In all three areas — discoverability, trending and advertising — the system used to promote and recommend the topics of our public discourse online is flawed, often leading to troubling content rising to the top. Indeed, the ability of Facebook, Twitter and Google to grow so quickly through automation has created a fragile media system that the events of 2017 have shown to be easy to abuse.
The end of goodwill?
What was most disconcerting about the testimony of the online giants before Congress was the revelation of how easily their platforms were misused. Attacks alleged to be directed by the Kremlin did not use technical sophistication; they just broke social norms, picking scabs of racism and hatred. There was no secret artificial intelligence device or complex modelling, just bad actors willing to go there. Anyone following the treatment of women online should already know how uncivil conduct can destroy online community. By now, we also know that social media companies have been largely ineffective at addressing such problems.
Goodwill may have been Facebook’s or Google’s killer app. People spent years making these platforms popular, filling their sterile blue or white pages with love, joys and the fragile beauty of living. Today that goodwill seems in short supply. After years of working to build the world’s largest social network, people might be tiring of sharing so much and getting so little back. Research tends to show social media has a positive effect on political participation, but that influence might decline if 2017 has ended the goodwill toward social media in our lives.

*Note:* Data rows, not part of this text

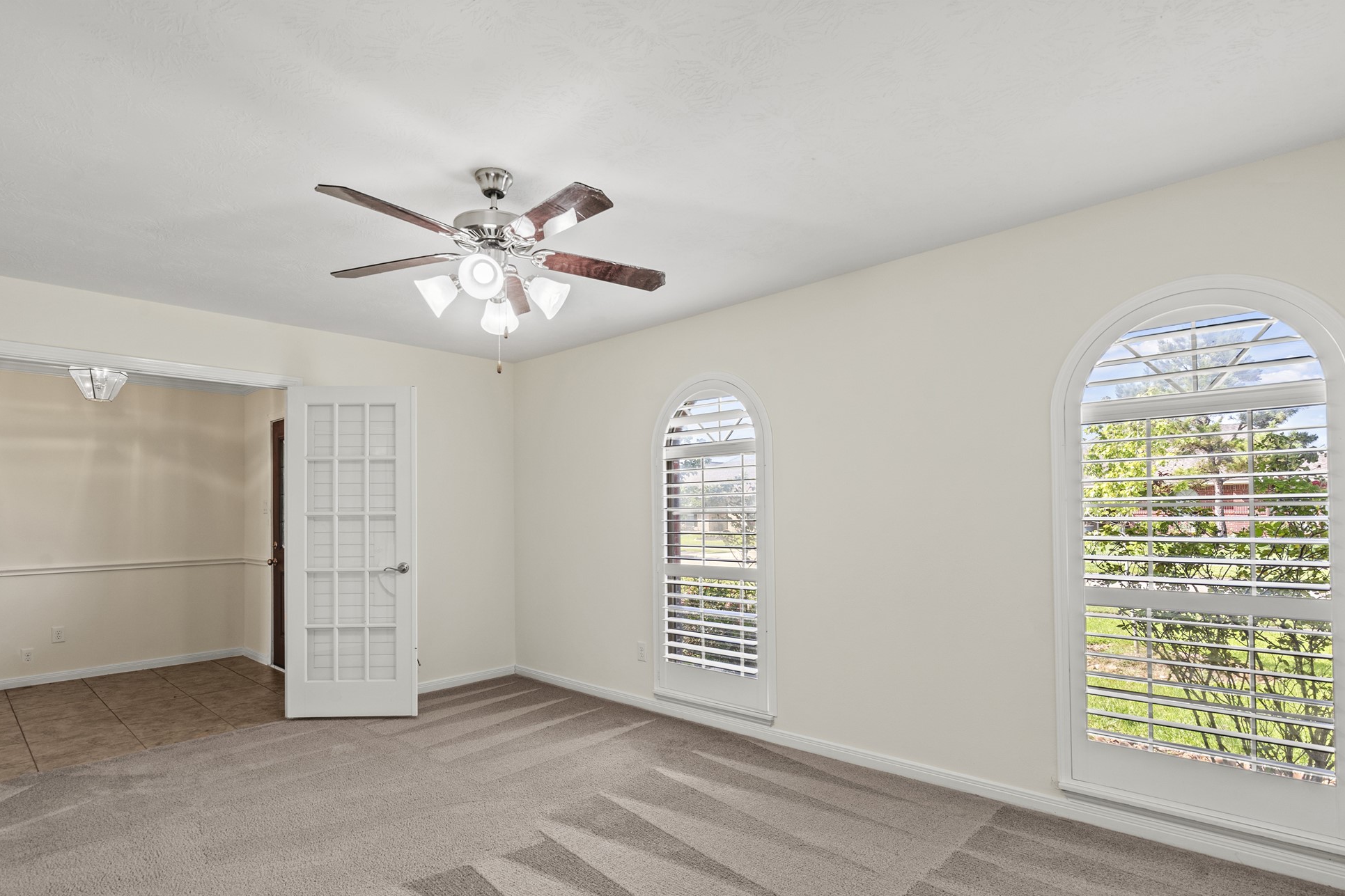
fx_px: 672
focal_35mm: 18
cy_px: 500
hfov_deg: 90.0
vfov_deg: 67.2
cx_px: 653
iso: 250
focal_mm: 16
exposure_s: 1/4
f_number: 9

The debate about social media and democracy is far from over, but it is evident that social media’s benefits need to be clearly stated and its flaws better acknowledged. Discoverability, trending stories and advertising all must be subject to greater public scrutiny before the next federal election. Achieving solutions will require better social media governance. Canada’s existing institutions of media policy, like the CRTC, should be a good model as we develop this governance.